### DATA LISTING

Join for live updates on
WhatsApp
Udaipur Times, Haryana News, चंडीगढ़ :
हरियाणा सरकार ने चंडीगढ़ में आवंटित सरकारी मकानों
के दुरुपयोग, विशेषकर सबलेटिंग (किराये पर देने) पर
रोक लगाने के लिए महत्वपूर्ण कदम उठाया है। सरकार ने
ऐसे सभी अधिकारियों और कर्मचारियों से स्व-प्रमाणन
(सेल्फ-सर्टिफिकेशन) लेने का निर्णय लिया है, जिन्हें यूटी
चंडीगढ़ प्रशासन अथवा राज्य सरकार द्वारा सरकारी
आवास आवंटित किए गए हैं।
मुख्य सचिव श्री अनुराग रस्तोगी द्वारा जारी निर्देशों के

######

### EXERCISE DIRECTIONS:
Write out the material from its first line through the line that contains "(सेल्फ-सर्टिफिकेशन) लेने का", switching "महत्वपूर्ण" to "अहम" and changing nothing else.

### FINISHED TASK:
Join for live updates on
WhatsApp
Udaipur Times, Haryana News, चंडीगढ़ :
हरियाणा सरकार ने चंडीगढ़ में आवंटित सरकारी मकानों
के दुरुपयोग, विशेषकर सबलेटिंग (किराये पर देने) पर
रोक लगाने के लिए अहम कदम उठाया है। सरकार ने
ऐसे सभी अधिकारियों और कर्मचारियों से स्व-प्रमाणन
(सेल्फ-सर्टिफिकेशन) लेने का निर्णय लिया है, जिन्हें यूटी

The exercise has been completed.